Dikatakan Ekrimma, masjid Al-Aqsa saat ini masih dikepung tentara Israel merespons meningkatkan warga Palestina yang datang beribadah di dalam masjid. “Setiap tahun, pendudukan Israel berusaha mengganggu ibadah umat Islam di Al-Aqsa dan ini merupakan pelanggaran yang jelas terhadap kebebasan beribadah,” tambah Ekrima.

Ulama berusia 86 tahun itu mendesak negara-negara Arab dan Islam untuk menyatukan upaya untuk melindungi Masjid Al-Aqsa.
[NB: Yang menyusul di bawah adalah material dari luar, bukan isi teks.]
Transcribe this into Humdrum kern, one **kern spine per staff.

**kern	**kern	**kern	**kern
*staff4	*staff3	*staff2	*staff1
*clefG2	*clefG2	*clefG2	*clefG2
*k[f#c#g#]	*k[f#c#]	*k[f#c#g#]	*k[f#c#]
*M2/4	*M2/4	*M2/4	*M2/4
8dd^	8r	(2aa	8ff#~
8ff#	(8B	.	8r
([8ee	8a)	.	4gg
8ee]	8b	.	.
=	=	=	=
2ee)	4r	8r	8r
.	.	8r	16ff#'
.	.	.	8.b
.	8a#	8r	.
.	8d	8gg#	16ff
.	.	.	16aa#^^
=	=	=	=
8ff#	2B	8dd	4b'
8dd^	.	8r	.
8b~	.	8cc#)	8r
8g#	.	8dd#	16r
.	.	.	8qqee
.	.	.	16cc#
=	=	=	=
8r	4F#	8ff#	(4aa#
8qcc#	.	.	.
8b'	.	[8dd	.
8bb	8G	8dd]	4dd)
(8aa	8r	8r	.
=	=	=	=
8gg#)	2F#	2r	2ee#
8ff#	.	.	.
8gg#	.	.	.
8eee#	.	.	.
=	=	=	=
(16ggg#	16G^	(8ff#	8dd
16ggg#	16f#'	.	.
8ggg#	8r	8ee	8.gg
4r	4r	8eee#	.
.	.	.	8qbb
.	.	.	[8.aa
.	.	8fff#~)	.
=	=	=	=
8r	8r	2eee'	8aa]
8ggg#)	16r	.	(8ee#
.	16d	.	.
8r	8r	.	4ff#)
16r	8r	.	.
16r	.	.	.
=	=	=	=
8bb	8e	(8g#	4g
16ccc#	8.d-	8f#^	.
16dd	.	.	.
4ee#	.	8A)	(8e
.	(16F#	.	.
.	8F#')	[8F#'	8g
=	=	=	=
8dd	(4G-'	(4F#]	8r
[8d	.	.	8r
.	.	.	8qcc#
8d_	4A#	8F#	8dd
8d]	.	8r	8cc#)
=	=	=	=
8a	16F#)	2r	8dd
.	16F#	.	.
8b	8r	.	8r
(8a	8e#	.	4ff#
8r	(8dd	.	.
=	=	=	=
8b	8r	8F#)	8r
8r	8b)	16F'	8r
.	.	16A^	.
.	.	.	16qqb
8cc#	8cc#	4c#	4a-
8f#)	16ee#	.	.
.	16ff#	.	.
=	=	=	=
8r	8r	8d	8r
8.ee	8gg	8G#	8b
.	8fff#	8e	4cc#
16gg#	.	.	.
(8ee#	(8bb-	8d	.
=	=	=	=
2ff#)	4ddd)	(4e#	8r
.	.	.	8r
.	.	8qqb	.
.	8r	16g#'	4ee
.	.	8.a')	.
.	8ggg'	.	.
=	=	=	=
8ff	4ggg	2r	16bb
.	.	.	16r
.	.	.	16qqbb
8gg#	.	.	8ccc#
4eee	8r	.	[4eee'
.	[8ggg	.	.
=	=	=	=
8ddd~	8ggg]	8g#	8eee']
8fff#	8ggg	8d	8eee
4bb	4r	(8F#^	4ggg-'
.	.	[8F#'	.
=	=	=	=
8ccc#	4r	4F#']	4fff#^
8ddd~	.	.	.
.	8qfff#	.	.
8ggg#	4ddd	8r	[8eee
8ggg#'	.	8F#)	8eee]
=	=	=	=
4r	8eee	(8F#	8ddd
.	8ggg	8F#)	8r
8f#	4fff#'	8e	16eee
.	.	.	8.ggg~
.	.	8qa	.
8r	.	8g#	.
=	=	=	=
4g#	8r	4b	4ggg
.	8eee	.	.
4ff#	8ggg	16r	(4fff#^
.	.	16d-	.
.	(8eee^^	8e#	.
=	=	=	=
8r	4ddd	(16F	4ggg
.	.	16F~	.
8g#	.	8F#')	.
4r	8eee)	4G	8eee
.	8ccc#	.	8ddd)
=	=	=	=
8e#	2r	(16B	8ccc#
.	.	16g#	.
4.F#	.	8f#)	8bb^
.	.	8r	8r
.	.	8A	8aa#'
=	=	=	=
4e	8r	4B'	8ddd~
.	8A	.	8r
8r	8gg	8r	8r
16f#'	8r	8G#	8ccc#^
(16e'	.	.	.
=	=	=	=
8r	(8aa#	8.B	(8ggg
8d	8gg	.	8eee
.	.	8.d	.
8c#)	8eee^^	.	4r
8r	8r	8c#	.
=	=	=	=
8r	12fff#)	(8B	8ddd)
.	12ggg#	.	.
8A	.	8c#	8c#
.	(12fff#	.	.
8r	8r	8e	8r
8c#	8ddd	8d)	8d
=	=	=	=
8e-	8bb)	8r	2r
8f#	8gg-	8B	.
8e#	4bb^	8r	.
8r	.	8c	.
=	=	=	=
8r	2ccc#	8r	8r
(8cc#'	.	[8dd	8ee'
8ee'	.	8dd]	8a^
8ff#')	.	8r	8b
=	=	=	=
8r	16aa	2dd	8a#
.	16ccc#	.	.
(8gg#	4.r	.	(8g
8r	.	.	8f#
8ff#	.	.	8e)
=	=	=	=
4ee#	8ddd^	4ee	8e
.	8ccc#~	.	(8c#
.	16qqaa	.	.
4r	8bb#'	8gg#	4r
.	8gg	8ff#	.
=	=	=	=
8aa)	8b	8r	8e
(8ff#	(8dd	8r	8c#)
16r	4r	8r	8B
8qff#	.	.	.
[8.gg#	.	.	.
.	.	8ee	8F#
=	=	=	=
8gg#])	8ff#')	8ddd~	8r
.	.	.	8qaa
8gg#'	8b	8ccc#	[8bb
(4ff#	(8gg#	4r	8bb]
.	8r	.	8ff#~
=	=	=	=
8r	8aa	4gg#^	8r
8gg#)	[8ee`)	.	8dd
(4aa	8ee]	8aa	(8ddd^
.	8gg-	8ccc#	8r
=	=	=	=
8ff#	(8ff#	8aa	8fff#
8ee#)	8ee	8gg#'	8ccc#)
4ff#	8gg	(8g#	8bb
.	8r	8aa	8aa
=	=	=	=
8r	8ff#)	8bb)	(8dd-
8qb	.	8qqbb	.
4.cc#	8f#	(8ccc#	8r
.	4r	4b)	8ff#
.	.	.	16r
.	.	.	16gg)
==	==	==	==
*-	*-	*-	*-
Hampir setiap tahun selama bulan Ramadan, otoritas Israel memberlakukan pembatasan akses terhadap warga Palestina ke Masjid Al-Aqsa.

Sebelumnya siaran Israel, KAN, mengatakan polisi tidak akan mengizinkan warga Palestina yang dibebaskan dari penjara dalam beberapa minggu terakhir untuk memasuki lokasi konflik selama bulan Ramadan.

KAN mengatakan polisi akan mengerahkan 3.000 personel setiap hari di pos pemeriksaan menuju Yerusalem Timur dan Masjid Al-Aqsa selama bulan puasa. Polisi hanya merekomendasikan izin kepada 10.000 warga Palestina dari Tepi Barat yang diduduki untuk memasuki Masjid Al-Aqsa selama bulan Ramadan.

“Izin akan diberikan kepada pria yang berusia lebih dari 55 tahun dan wanita yang berusia lebih dari 50 tahun,” kata KAN.

Masjid Al-Aqsa adalah situs tersuci ketiga di dunia bagi umat Islam. Umat Yahudi menyebut daerah itu sebagai temple mount atau situs dua kuil Yahudi di zaman kuno. Israel menduduki Yerusalem Timur, tempat Masjid Al Aqsa berada selama Perang Arab-Israel tahun 1967./Ib.